(Assignment) Output all entries verbatim. Skip pictures.

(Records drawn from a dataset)

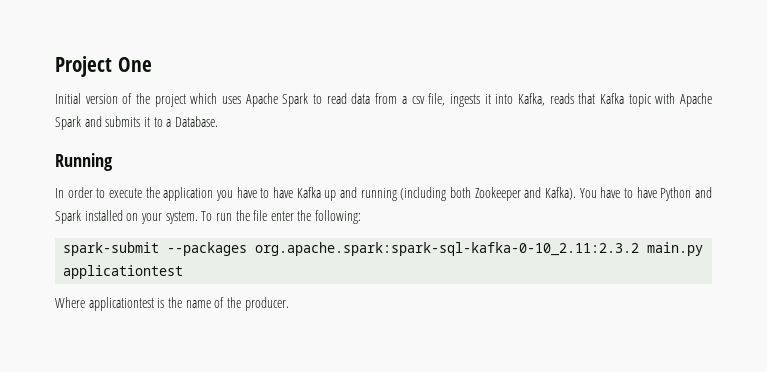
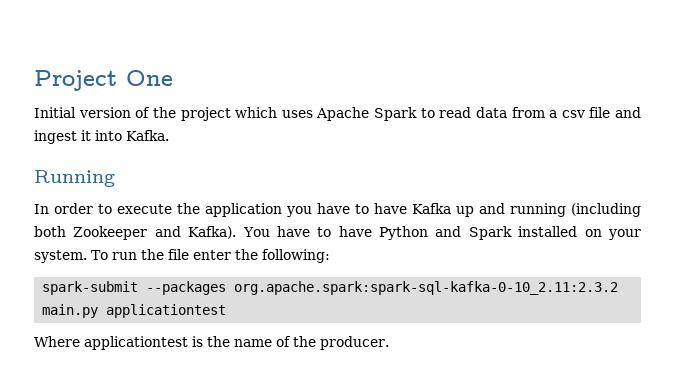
[428,93,712,107] [55,116,218,130] file, ingests it into Kafka, reads that Kafka topic with Apache Spark and submits it to a Database. -> [589,107,641,118] [34,130,169,144] file and ingest it into Kafka.

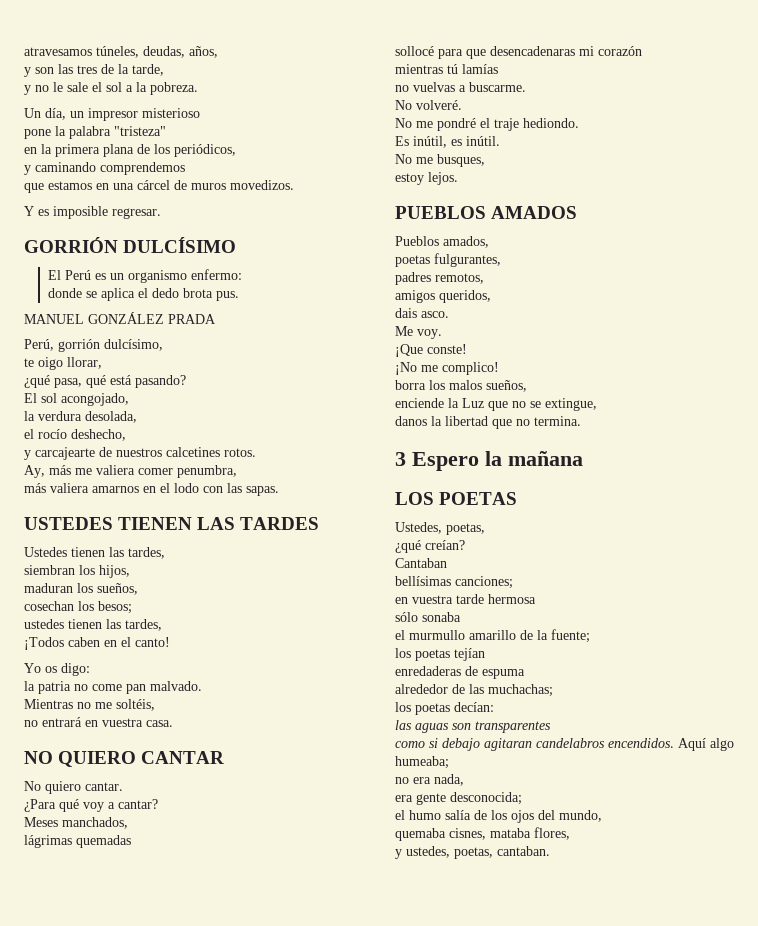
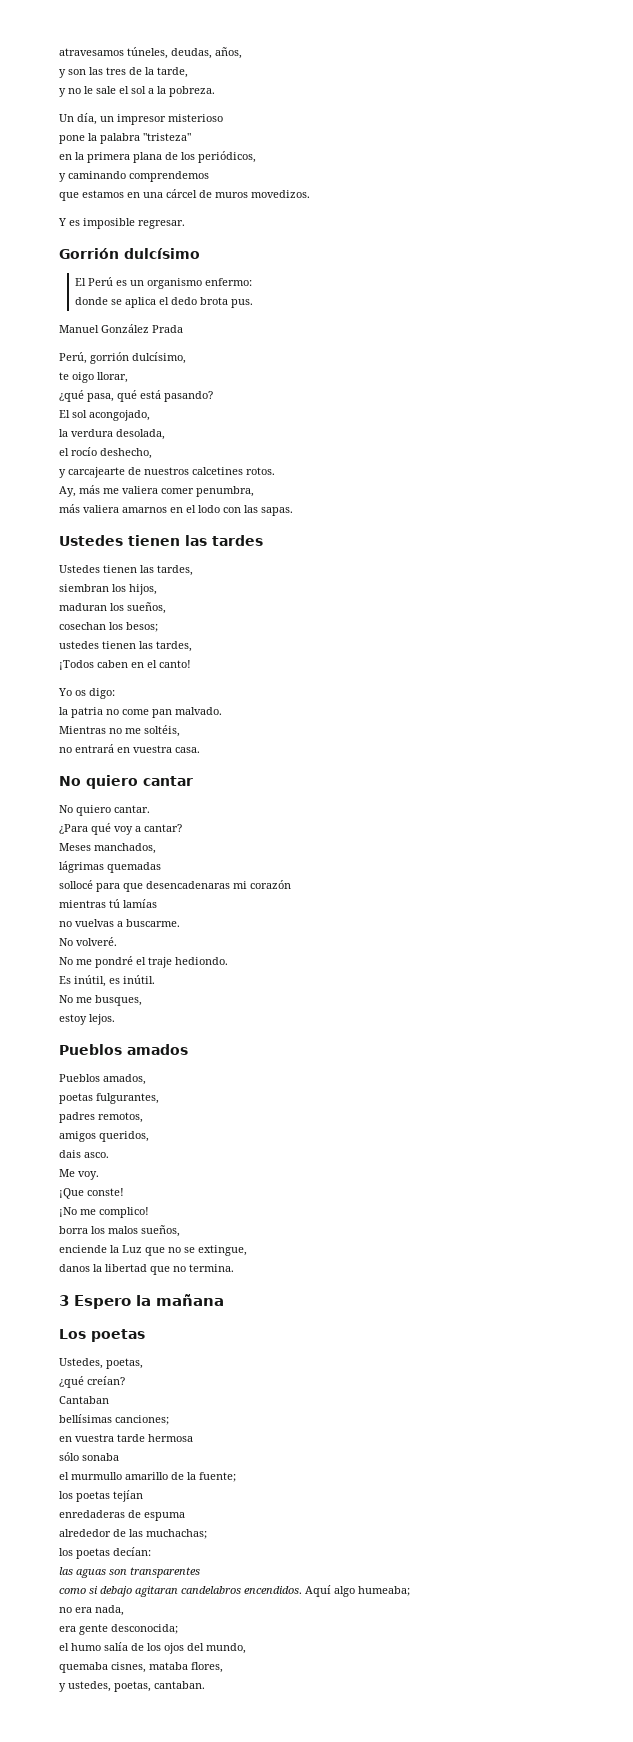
[24,237,237,253] GORRIÓN DULCÍSIMO -> [59,248,200,259] Gorrión dulcísimo
[24,312,216,324] MANUEL GONZÁLEZ PRADA -> [59,324,183,333] Manuel González Prada
[24,517,320,530] USTEDES TIENEN LAS TARDES -> [59,535,263,546] Ustedes tienen las tardes
[24,751,225,767] NO QUIERO CANTAR -> [59,775,193,789] No quiero cantar
[395,206,578,219] PUEBLOS AMADOS -> [59,1044,188,1055] Pueblos amados
[395,492,518,505] LOS POETAS -> [59,1329,145,1342] Los poetas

(Answer to the exercise)
[428,93,712,107] [55,116,218,130] file, ingests it into Kafka, reads that Kafka topic with Apache Spark and submits it to a Database. -> [589,107,641,118] [34,130,169,144] file and ingest it into Kafka.

[24,237,237,253] GORRIÓN DULCÍSIMO -> [59,248,200,259] Gorrión dulcísimo
[24,312,216,324] MANUEL GONZÁLEZ PRADA -> [59,324,183,333] Manuel González Prada
[24,517,320,530] USTEDES TIENEN LAS TARDES -> [59,535,263,546] Ustedes tienen las tardes
[24,751,225,767] NO QUIERO CANTAR -> [59,775,193,789] No quiero cantar
[395,206,578,219] PUEBLOS AMADOS -> [59,1044,188,1055] Pueblos amados
[395,492,518,505] LOS POETAS -> [59,1329,145,1342] Los poetas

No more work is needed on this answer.